Les méningites bactériennes de l’enfant sont dans tous les cas, une urgence thérapeutique,
impliquant la suspicion précoce d’un diagnostic qui doit être confirmé par l’examen du LCR.
Faq 1 - Enumérer les bactéries les plus fréquemment en cause selon l’âge
Les trois germes responsables de la majorité des méningites bactériennes de l’enfant (nourrisson et
grand enfant) sont des germes de portage du rhinopharynx : Streptococcus pneumoniae
(pneumocoque) et Neisseria meningitidis (méningocoque), et exceptionnellement depuis la
généralisation des campagnes de vaccination contre ce germe, Haemophilus influenzae b.

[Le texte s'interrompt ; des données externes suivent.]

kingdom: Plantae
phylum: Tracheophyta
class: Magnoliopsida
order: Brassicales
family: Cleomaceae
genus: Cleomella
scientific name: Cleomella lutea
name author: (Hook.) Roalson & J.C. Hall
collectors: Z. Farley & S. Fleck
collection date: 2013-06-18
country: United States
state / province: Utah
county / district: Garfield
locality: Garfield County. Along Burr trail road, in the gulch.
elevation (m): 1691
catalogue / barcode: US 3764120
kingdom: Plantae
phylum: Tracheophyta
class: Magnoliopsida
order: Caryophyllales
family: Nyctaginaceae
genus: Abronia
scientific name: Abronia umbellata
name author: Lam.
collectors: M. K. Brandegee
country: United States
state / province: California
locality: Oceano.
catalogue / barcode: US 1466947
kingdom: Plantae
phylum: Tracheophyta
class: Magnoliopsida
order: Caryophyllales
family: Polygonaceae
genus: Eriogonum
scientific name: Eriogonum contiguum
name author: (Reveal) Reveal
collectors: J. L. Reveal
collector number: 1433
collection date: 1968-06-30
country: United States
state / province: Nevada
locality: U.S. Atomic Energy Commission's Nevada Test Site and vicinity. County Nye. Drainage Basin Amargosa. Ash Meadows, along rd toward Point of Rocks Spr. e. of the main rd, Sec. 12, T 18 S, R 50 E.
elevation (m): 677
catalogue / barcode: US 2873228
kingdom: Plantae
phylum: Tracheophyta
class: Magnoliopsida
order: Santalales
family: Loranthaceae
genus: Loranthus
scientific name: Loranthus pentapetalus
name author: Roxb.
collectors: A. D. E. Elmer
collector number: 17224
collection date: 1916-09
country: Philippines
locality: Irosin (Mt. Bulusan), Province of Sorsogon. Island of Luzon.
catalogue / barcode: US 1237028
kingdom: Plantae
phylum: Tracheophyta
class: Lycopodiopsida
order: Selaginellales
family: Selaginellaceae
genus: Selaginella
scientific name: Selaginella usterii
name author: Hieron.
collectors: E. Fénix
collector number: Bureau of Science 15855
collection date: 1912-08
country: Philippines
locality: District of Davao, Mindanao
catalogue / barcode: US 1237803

La pénétration des germes dans le LCR se fait essentiellement par voie hématogène (septicémie ou
bactériémie) avec franchissement secondaire de la barrière hématoméningée notamment au niveau
des plexus choroïdes.
Physiopathologie
DIAGNOSTIC
Le diagnostic d’une méningite bactérienne est urgent et repose exclusivement sur l’examen du LCR
obtenu après ponction lombaire. Il faut donc savoir réunir les signes qui doivent conduire le plus
rapidement possible à cet examen.
Faq 2 - Décrire les signes et symptômes d’une méningite en fonction de l’âge
Chez le grand enfant, le diagnostic est en règle « facile » devant :
- Des signes infectieux, avec une fièvre à début le plus souvent
brutal survenant parfois au décours d’un épisode infectieux des voies
aériennes supérieures (rhinopharyngite ou otite)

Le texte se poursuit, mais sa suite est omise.